[2/2] powerpc: Enable ASYM_SMT on interleaved big-core systems

Message ID 1526037444-22876-3-git-send-email-ego@linux.vnet.ibm.com
State Changes Requested
Headers show
Series
  • powerpc: Scheduler optimization for POWER9 bigcores
Related show

Commit Message

Gautham R Shenoy May 11, 2018, 11:17 a.m.
From: "Gautham R. Shenoy" <ego@linux.vnet.ibm.com>

Each of the SMT4 cores forming a fused-core are more or less
independent units. Thus when multiple tasks are scheduled to run on
the fused core, we get the best performance when the tasks are spread
across the pair of SMT4 cores.

Since the threads in the pair of SMT4 cores of an interleaved big-core
are numbered {0,2,4,6} and {1,3,5,7} respectively, enable ASYM_SMT on
such interleaved big-cores that will bias the load-balancing of tasks
on smaller numbered threads, which will automatically result in
spreading the tasks uniformly across the associated pair of SMT4
cores.

Signed-off-by: Gautham R. Shenoy <ego@linux.vnet.ibm.com>
---
 arch/powerpc/kernel/smp.c | 2 +-
 1 file changed, 1 insertion(+), 1 deletion(-)

Comments

Michael Neuling May 14, 2018, 3:22 a.m. | #1
On Fri, 2018-05-11 at 16:47 +0530, Gautham R. Shenoy wrote:
> From: "Gautham R. Shenoy" <ego@linux.vnet.ibm.com>
> 
> Each of the SMT4 cores forming a fused-core are more or less
> independent units. Thus when multiple tasks are scheduled to run on
> the fused core, we get the best performance when the tasks are spread
> across the pair of SMT4 cores.
> 
> Since the threads in the pair of SMT4 cores of an interleaved big-core
> are numbered {0,2,4,6} and {1,3,5,7} respectively, enable ASYM_SMT on
> such interleaved big-cores that will bias the load-balancing of tasks
> on smaller numbered threads, which will automatically result in
> spreading the tasks uniformly across the associated pair of SMT4
> cores.
> 
> Signed-off-by: Gautham R. Shenoy <ego@linux.vnet.ibm.com>
> ---
>  arch/powerpc/kernel/smp.c | 2 +-
>  1 file changed, 1 insertion(+), 1 deletion(-)
> 
> diff --git a/arch/powerpc/kernel/smp.c b/arch/powerpc/kernel/smp.c
> index 9ca7148..0153f01 100644
> --- a/arch/powerpc/kernel/smp.c
> +++ b/arch/powerpc/kernel/smp.c
> @@ -1082,7 +1082,7 @@ static int powerpc_smt_flags(void)
>  {
>  	int flags = SD_SHARE_CPUCAPACITY | SD_SHARE_PKG_RESOURCES;
>  
> -	if (cpu_has_feature(CPU_FTR_ASYM_SMT)) {
> +	if (cpu_has_feature(CPU_FTR_ASYM_SMT) || has_interleaved_big_core) {

Shouldn't we just set CPU_FTR_ASYM_SMT and leave this code unchanged?
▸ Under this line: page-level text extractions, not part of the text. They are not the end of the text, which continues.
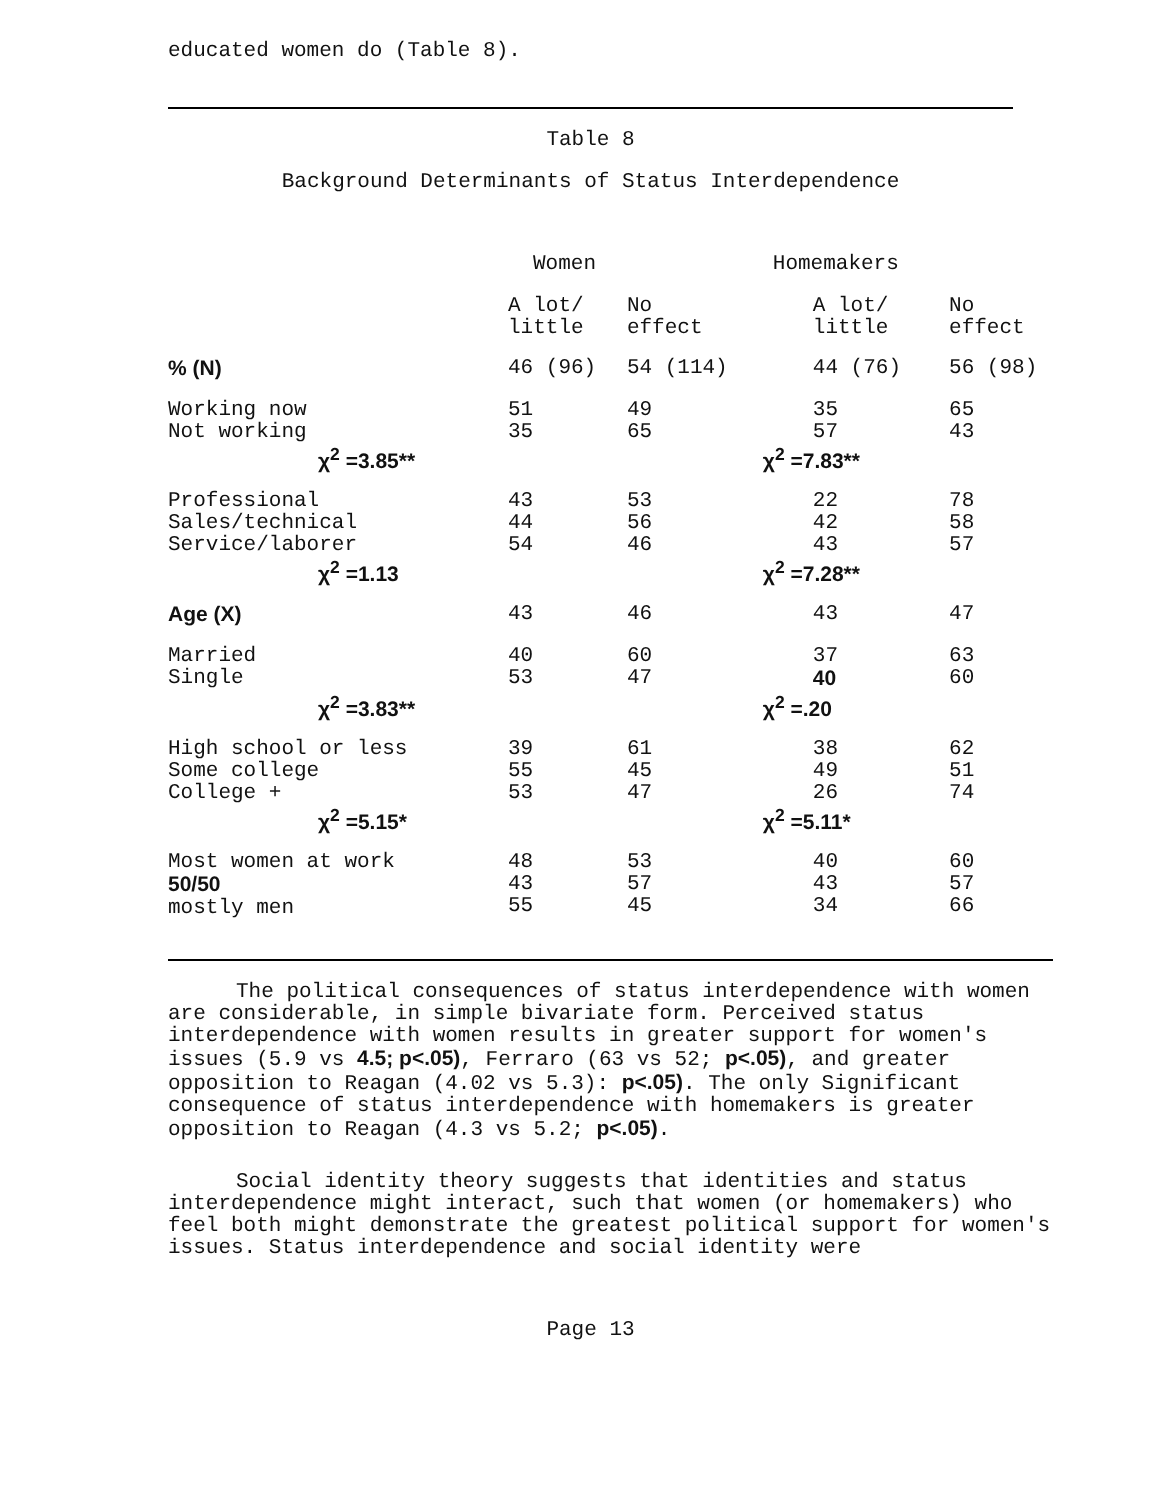educated women do (Table 8).
Table 8
Background Determinants of Status Interdependence
| | Women | | Homemakers | |
| --- | --- | --- | --- | --- |
| | A lot/ little | No effect | A lot/ little | No effect |
| % (N) | 46 (96) | 54 (114) | 44 (76) | 56 (98) |
| Working now Not working | 51 35 | 49 65 | 35 57 | 65 43 |
| χ<sup>2</sup> =3.85** | | | χ<sup>2</sup> =7.83** | |
| Professional Sales/technical Service/laborer | 43 44 54 | 53 56 46 | 22 42 43 | 78 58 57 |
| χ<sup>2</sup> =1.13 | | | χ<sup>2</sup> =7.28** | |
| Age (X) | 43 | 46 | 43 | 47 |
| Married Single | 40 53 | 60 47 | 37 40 | 63 60 |
| χ<sup>2</sup> =3.83** | | | χ<sup>2</sup> =.20 | |
| High school or less Some college College + | 39 55 53 | 61 45 47 | 38 49 26 | 62 51 74 |
| χ<sup>2</sup> =5.15* | | | χ<sup>2</sup> =5.11* | |
| Most women at work 50/50 mostly men | 48 43 55 | 53 57 45 | 40 43 34 | 60 57 66 |
The political consequences of status interdependence with women are considerable, in simple bivariate form. Perceived status interdependence with women results in greater support for women's issues (5.9 vs 4.5; p<.05), Ferraro (63 vs 52; p<.05), and greater opposition to Reagan (4.02 vs 5.3): p<.05). The only Significant consequence of status interdependence with homemakers is greater opposition to Reagan (4.3 vs 5.2; p<.05).
Social identity theory suggests that identities and status interdependence might interact, such that women (or homemakers) who feel both might demonstrate the greatest political support for women's issues. Status interdependence and social identity were
Page 13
>  		printk_once(KERN_INFO "Enabling Asymmetric SMT
> scheduling\n");
>  		flags |= SD_ASYM_PACKING;
>  	}
Gautham R Shenoy May 16, 2018, 5:05 a.m. | #2
On Mon, May 14, 2018 at 01:22:07PM +1000, Michael Neuling wrote:
> On Fri, 2018-05-11 at 16:47 +0530, Gautham R. Shenoy wrote:
> > From: "Gautham R. Shenoy" <ego@linux.vnet.ibm.com>
> > 
> > Each of the SMT4 cores forming a fused-core are more or less
> > independent units. Thus when multiple tasks are scheduled to run on
> > the fused core, we get the best performance when the tasks are spread
> > across the pair of SMT4 cores.
> > 
> > Since the threads in the pair of SMT4 cores of an interleaved big-core
> > are numbered {0,2,4,6} and {1,3,5,7} respectively, enable ASYM_SMT on
> > such interleaved big-cores that will bias the load-balancing of tasks
> > on smaller numbered threads, which will automatically result in
> > spreading the tasks uniformly across the associated pair of SMT4
> > cores.
> > 
> > Signed-off-by: Gautham R. Shenoy <ego@linux.vnet.ibm.com>
> > ---
> >  arch/powerpc/kernel/smp.c | 2 +-
> >  1 file changed, 1 insertion(+), 1 deletion(-)
> > 
> > diff --git a/arch/powerpc/kernel/smp.c b/arch/powerpc/kernel/smp.c
> > index 9ca7148..0153f01 100644
> > --- a/arch/powerpc/kernel/smp.c
> > +++ b/arch/powerpc/kernel/smp.c
> > @@ -1082,7 +1082,7 @@ static int powerpc_smt_flags(void)
> >  {
> >  	int flags = SD_SHARE_CPUCAPACITY | SD_SHARE_PKG_RESOURCES;
> >  
> > -	if (cpu_has_feature(CPU_FTR_ASYM_SMT)) {
> > +	if (cpu_has_feature(CPU_FTR_ASYM_SMT) || has_interleaved_big_core) {
> 
> Shouldn't we just set CPU_FTR_ASYM_SMT and leave this code
unchanged?

Yes, that would have the same effect. I refrained from doing that
since I thought CPU_FTR_ASYM_SMT has the "lower numbered threads
expedite thread-folding" connotation from the POWER7 generation.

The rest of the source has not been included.